• EXTRACTED MATERIAL
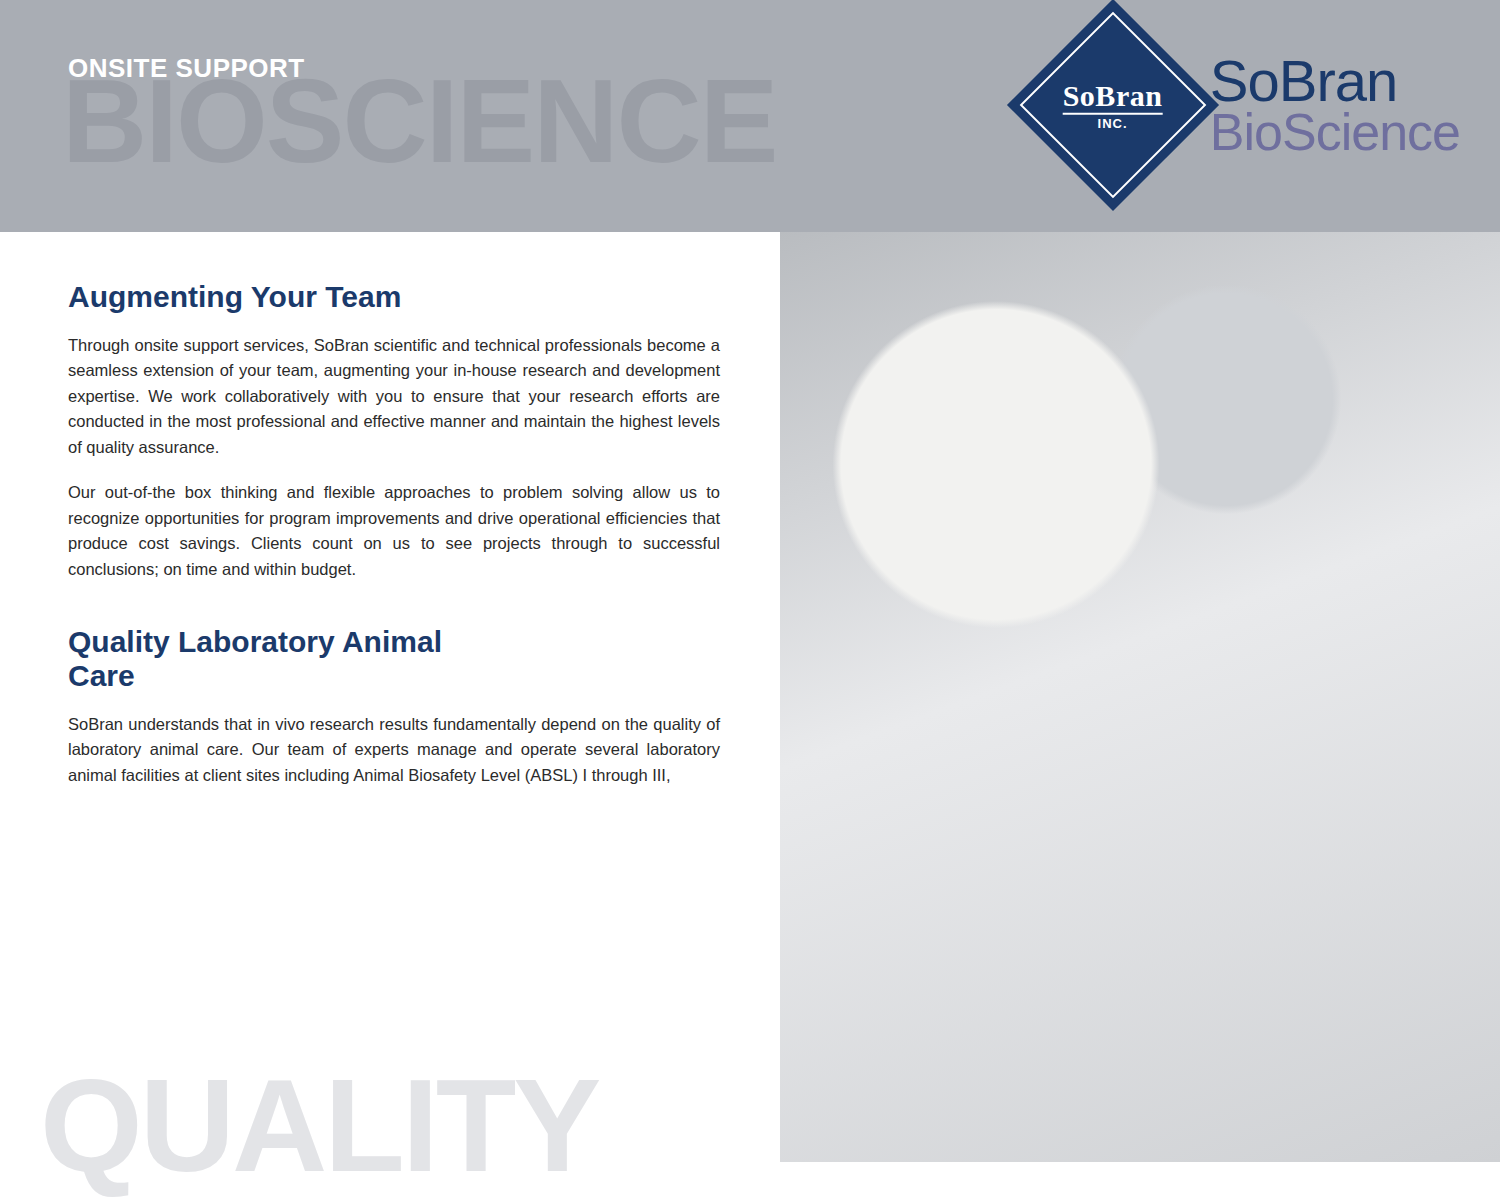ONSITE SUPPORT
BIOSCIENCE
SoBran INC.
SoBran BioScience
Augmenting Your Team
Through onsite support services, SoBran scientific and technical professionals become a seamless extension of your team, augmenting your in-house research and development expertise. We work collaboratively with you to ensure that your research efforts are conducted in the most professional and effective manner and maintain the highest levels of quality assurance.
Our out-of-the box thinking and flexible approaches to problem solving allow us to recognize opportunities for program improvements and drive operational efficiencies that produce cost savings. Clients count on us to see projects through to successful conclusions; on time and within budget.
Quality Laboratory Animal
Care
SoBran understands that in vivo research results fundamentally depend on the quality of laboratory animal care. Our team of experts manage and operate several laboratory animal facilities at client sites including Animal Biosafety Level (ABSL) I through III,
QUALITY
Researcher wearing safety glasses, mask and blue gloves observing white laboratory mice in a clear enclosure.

• WHAT IS REQUIRED
I'd like the material duplicated exactly, without its pictures.

• EXERCISE RESULT
ONSITE SUPPORT
BIOSCIENCE
SoBran INC.
SoBran BioScience
Augmenting Your Team
Through onsite support services, SoBran scientific and technical professionals become a seamless extension of your team, augmenting your in-house research and development expertise. We work collaboratively with you to ensure that your research efforts are conducted in the most professional and effective manner and maintain the highest levels of quality assurance.
Our out-of-the box thinking and flexible approaches to problem solving allow us to recognize opportunities for program improvements and drive operational efficiencies that produce cost savings. Clients count on us to see projects through to successful conclusions; on time and within budget.
Quality Laboratory Animal
Care
SoBran understands that in vivo research results fundamentally depend on the quality of laboratory animal care. Our team of experts manage and operate several laboratory animal facilities at client sites including Animal Biosafety Level (ABSL) I through III,
QUALITY
Researcher wearing safety glasses, mask and blue gloves observing white laboratory mice in a clear enclosure.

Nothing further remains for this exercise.